AVELLINO – Deteneva sui propri dispositivi un vero e proprio archivio dell’orrore, composto da circa 5mila file tra immagini e video di pornografia minorile. Con questa accusa un uomo di 60 anni è stato tratto in arresto nella provincia di Avellino al termine di un perquisizione domiciliare.
L’operazione nasce da una complessa attività d’indagine condotta dal Centro Operativo per la Sicurezza Cibernetica (COSC) della Campania, con il coordinamento del Centro Nazionale per il Contrasto della Pedopornografia Online (CNCPO). Il monitoraggio dei flussi di rete e le tracce informatiche hanno condotto gli investigatori dritti all’abitazione dell’indagato.
L’attività investigativa è stata diretta dalla Sezione Speciale della Procura di Napoli – guidata dal procuratore aggiunto Giancarlo Novelli – dedicata alla tutela delle fasce deboli e al contrasto dei reati di violenza.

★ ★ ★

Estrai dall'articolo sull'arresto in provincia di Avellino, parola per parola, tutto il testo da "AVELLINO – Deteneva" fino a "un perquisizione domiciliare.". Il materiale riportato di seguito non è necessario.

★ ★ ★

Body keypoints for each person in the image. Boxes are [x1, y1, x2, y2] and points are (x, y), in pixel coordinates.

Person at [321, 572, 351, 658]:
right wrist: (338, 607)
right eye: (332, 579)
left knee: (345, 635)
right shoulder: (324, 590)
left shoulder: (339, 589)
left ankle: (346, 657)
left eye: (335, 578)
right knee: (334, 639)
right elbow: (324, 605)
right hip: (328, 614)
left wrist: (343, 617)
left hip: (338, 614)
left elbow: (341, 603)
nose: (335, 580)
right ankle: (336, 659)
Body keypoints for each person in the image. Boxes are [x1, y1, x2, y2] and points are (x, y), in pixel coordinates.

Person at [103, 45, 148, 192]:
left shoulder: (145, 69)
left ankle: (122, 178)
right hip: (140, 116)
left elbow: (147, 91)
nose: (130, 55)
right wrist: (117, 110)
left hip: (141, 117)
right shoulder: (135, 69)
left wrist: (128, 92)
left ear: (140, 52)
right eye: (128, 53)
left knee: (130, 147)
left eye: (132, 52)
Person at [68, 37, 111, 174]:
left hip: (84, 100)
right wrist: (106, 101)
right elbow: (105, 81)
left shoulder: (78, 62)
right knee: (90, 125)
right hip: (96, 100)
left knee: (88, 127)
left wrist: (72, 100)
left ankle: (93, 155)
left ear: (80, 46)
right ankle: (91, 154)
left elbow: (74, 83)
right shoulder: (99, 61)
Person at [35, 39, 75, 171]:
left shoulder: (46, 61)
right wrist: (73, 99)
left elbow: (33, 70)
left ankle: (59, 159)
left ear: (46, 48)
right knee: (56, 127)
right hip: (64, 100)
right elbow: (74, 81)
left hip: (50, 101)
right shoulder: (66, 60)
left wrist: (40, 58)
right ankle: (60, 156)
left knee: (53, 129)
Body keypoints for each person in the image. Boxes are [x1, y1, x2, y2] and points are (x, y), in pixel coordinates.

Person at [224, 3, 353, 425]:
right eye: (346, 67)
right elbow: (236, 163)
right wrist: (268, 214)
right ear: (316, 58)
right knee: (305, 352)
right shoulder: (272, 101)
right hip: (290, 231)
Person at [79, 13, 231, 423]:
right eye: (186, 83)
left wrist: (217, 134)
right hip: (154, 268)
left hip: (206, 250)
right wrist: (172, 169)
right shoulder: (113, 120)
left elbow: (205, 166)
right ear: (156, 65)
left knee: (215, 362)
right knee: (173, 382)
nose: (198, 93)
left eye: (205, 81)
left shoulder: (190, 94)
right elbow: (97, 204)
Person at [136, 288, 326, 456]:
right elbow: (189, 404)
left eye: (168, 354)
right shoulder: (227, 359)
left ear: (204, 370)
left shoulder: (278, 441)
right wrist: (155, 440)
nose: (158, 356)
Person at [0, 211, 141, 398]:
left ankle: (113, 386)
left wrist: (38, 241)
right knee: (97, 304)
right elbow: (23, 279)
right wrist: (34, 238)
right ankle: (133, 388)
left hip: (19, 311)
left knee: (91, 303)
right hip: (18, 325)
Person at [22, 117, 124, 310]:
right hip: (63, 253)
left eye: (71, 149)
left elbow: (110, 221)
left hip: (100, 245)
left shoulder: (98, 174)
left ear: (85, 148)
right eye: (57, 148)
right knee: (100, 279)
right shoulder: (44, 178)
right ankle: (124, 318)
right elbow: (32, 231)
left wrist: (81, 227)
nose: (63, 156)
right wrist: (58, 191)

★ ★ ★

Soluzione:
AVELLINO – Deteneva sui propri dispositivi un vero e proprio archivio dell’orrore, composto da circa 5mila file tra immagini e video di pornografia minorile. Con questa accusa un uomo di 60 anni è stato tratto in arresto nella provincia di Avellino al termine di un perquisizione domiciliare.